The way STL generic algorithms use iterators is illustrated by the accumulate
algorithm.
template <class InputIterator, class T>
T accumulate(InputIterator first, InputIterator last, T init) {
while (first != last) {
init = init + *first;
++first;
}
return init;
}
- Example
2-9 shows a simple use of the accumulate function with vector
iterators. It could also be used, for example, with array iterators, which
are ordinary pointers, or with list iterators.
- In each case the abstract meaning is the same---adding to the initial
value the values in the range indicated by the iterators.
- All accumulate needs is minimal properties of iterators---the
properties guaranteed by input iterators, which get their name from
the requirement that their * operation be able to read values
but not (necessarily) store them.
- Output iterators are similar to input iterators, but require
* to be able to store values but not (necessarily) read them.
- Forward iterators can both read and store with *.
- Bidirectional iterators have, in addition to forward iterator
abilities, -- operations for traversing sequences in the opposite
of the normal direction.
- Random access iterators add the ability to jump to an arbitrary
position in a sequence in constant time, with += and -=.
The precise definition of these iterator categories is given in Chapter
4 of Musser & Saini. The key point to understand is some algorithms
need the more powerful iterators in order to operate efficiently. For example
linear searching only needs input iterators, but sorting needs random access
iterators.
Function objects
Definition of generic algorithms in terms of iterators makes the algorithms
very flexible, but even more flexibility is afforded by other parameters
called function objects.
- Example
2-10 shows how to use accumulate to accumulate a product,
by passing it a multiplication function to use instead of addition.
- Example
2-11 does the same thing but using a function object, an object
of a type defined by a class or struct in which the function call operator
is defined.
- Example
2-12 again does the same thing but using one of STL's predefined function
objects, times.
Adaptors
An STL adaptor is a component that modifies the interface of
another component.
- Example
2-13 shows the use of reverse iterators, which are obtained
from ordinary iterators using an iterator adaptor.

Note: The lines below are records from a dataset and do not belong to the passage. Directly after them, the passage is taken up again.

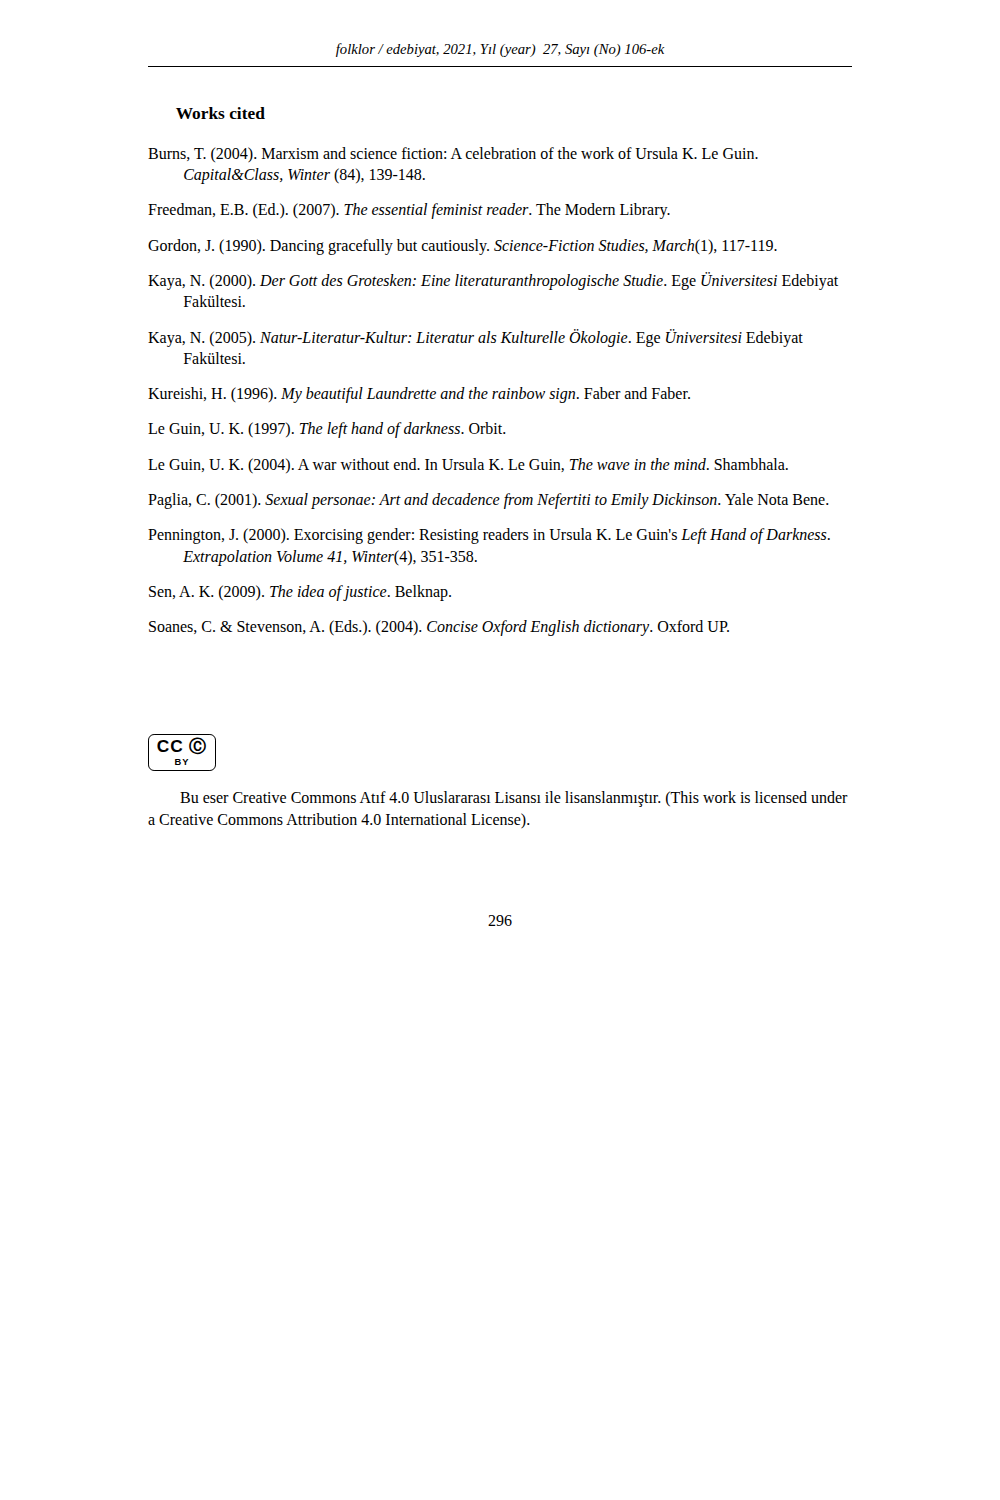folklor / edebiyat, 2021, Yıl (year) 27, Sayı (No) 106-ek
Works cited
Burns, T. (2004). Marxism and science fiction: A celebration of the work of Ursula K. Le Guin. Capital&Class, Winter (84), 139-148.
Freedman, E.B. (Ed.). (2007). The essential feminist reader. The Modern Library.
Gordon, J. (1990). Dancing gracefully but cautiously. Science-Fiction Studies, March(1), 117-119.
Kaya, N. (2000). Der Gott des Grotesken: Eine literaturanthropologische Studie. Ege Üniversitesi Edebiyat Fakültesi.
Kaya, N. (2005). Natur-Literatur-Kultur: Literatur als Kulturelle Ökologie. Ege Üniversitesi Edebiyat Fakültesi.
Kureishi, H. (1996). My beautiful Laundrette and the rainbow sign. Faber and Faber.
Le Guin, U. K. (1997). The left hand of darkness. Orbit.
Le Guin, U. K. (2004). A war without end. In Ursula K. Le Guin, The wave in the mind. Shambhala.
Paglia, C. (2001). Sexual personae: Art and decadence from Nefertiti to Emily Dickinson. Yale Nota Bene.
Pennington, J. (2000). Exorcising gender: Resisting readers in Ursula K. Le Guin's Left Hand of Darkness. Extrapolation Volume 41, Winter(4), 351-358.
Sen, A. K. (2009). The idea of justice. Belknap.
Soanes, C. & Stevenson, A. (Eds.). (2004). Concise Oxford English dictionary. Oxford UP.
CC ⒸBY
Bu eser Creative Commons Atıf 4.0 Uluslararası Lisansı ile lisanslanmıştır. (This work is licensed under a Creative Commons Attribution 4.0 International License).
296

- STL also defines insert iterator adaptors and several container
adaptors and function adaptors
Organization and Examples of STL Generic Algorithms
In-place and copying versions
- Example
5-1 shows the use of an in-place sorting algorithm.
- Example
5-2 shows the use of reverse_copy, copying version of the reverse
algorithm.
Algorithms with Function Parameters
- Example
5-3 shows the use of a sort algorithm with a function object, a binary
predicate (a function that returns a bool value). The one used,
greater, makes the algorithm sort into descending order instead
of the usual ascending order.
Categories of STL Generic Algorithms
STL generic algorithms fall into four broad categories.
Nonmutating sequence algorithms.
If you need some algorithm for searching a sequence or counting elements
that have some property, check out the algorithms in this category. They
are called nonmutating because they don't change the sequence to which
they are applied.
Mutating sequence algorithms.
Those algorithms that do change sequences, but are not related to sorting
(the next category), reside here. E.g., copying, filling, generating, partitioning,
shuffling, removing elements, rotating, and transforming.
Sorting-related algorithms.
This category includes sorting; merging; and set operations on sorted
sequences, such as union and intersection. Maintaining a heap, which can
be used as a priority queue, is also provided. Also, comparing two sequences
lexicographically (a generalization of alphabetical ordering of strings)
and generating all permutations of a sequence in lexicographical order.
Generalized numeric algorithms.
This category contains algorithms like accumulate for computing
sums, sequences of partial sums, and inner products---all suitably generalized
with function object parameters so you can substitute other binary operations
for + and *.